Тёмно-серый воздушный шар сдвинуло с места, и он медленно поплыл над крышами пятиэтажных домов, незамеченный всеми людьми. Потап долго провожал удивлёнными глазами, пока сгущающиеся невозможно низкие облака не растворили в себе безликую сферу.
— Пап, пап, ну я тебя зову, зову…
Ладошка в шерстяной варежке пятилетнего мальчика потянулась вверх в ожидании мощного, но нежного захвата отца. Детский взгляд устремился на горку, накатанную детишками на склоне двора из трёх пятиэтажек. Ресницы ребёнка часто моргали от бьющего в лицо снега, пухлые щёчки лежали на толстенном шарфе, повязанным поверх старенькой дублёнки.
— Макарошка, ноги не замёрзли? — Потап улыбнулся сыну, постучав пальцем по макушке шерстяной шапочки. Бубенчик радостно протанцевал в стороны. Мальчик поднял весёлые глаза, улыбнулся в ответ отцу.
— У-ку, — глаза ребёнка снова устремились на ледяную горку. — Пап, ну я же Макарка, а не Макарошка. Ты же знаешь.
Потап проследил за взглядом сына.
— Ну, типа знаю. Катнуться хочешь?.. — Потап посмотрел на уличный фонарь. Снежинки, как мотыльки танцевали вокруг света. — Пошли катнёмся.
Лапища отца заграбастала детскую ладошку.
— Папка, я так тебя люблю. — Макар потянул отца за собой, радостно кряхтя.
— Я тебя тоже, — с опозданием ответил Потап, наблюдая, как его малыш старается сдвинуть девяносто килограмм веса. Улыбка не сходила с лица от безграничной любви к сыну. — Смотри не пукни.
Макар звонко хохотнул.
— Судя по тому, как хитро ты хихикнул, похоже, уже произвёл выстрел по воробьям. А? Сына.
Макарка закатился в смехе, продолжая усердно тянуть отца. Потап, поддавшись, шагнул за сынишкой.

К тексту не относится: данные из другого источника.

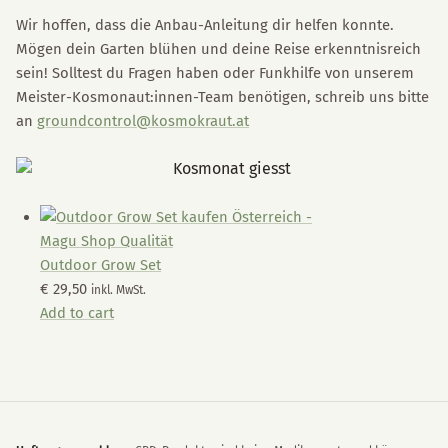
Wir hoffen, dass die Anbau-Anleitung dir helfen konnte.
Mögen dein Garten blühen und deine Reise erkenntnisreich
sein! Solltest du Fragen haben oder Funkhilfe von unserem
Meister-Kosmonaut:innen-Team benötigen, schreib uns bitte
an
groundcontrol@kosmokraut.at
Outdoor Grow Set
€
29,50
inkl. MwSt.
Add to cart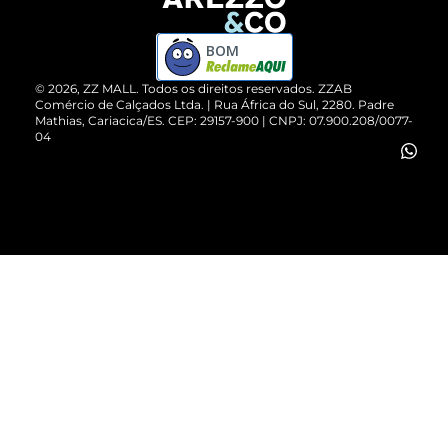
Devolução do Produto
ZZ MALL é confiável
Compre pelo WhatsApp
ZZPay
BOM
Cartão Presente
©
2026
, ZZ MALL. Todos os direitos reservados.
ZZAB
Comércio de Calçados Ltda. | Rua África do Sul, 2280. Padre
Mathias, Cariacica/ES. CEP: 29157-900 | CNPJ: 07.900.208/0077-
Vendas Corporativas
04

Смеясь, падая и кувыркаясь Потап и Макар прокатились несколько раз. Пять ледяных дорожек на склоне отливали светом от фонарных столбов. Набежала детвора с ледянками и санками: поднялся радостный визг и смех. Две двадцатилетние — возможно, чуть больше — мамочки шушукались, прикрыв рты варежками, не отводили заинтересованных взглядов от двадцатипятилетнего мужчины с пятилетним сынишкой. От глаз Потапа не прошёл мимо интерес молоденьких смазливых мам. Он крутанул сына на карусели у подножия горок. Взял Макара под мышку и взобрался по скользкому склону.
— А вы, дамочки, не желаете присоединиться к веселью детишек? — Потап, не дав опомниться молодым женщинам, подхватил их за талии и бросился с горки. У подножия молоденькие мамочки оказались на спине Потапа. Одну даже он нечаянно, но как-то уверенно чмокнул в губы. Отряхиваясь от снега, троица весело смеялась.
— Вспомнили детство. — Потап откланялся. — Если поступил неправильно, извиняюсь.
Раскрасневшиеся женщины смеялись. К ним подбежали две девчушки. Скорее всего, дочки молоденьких мам.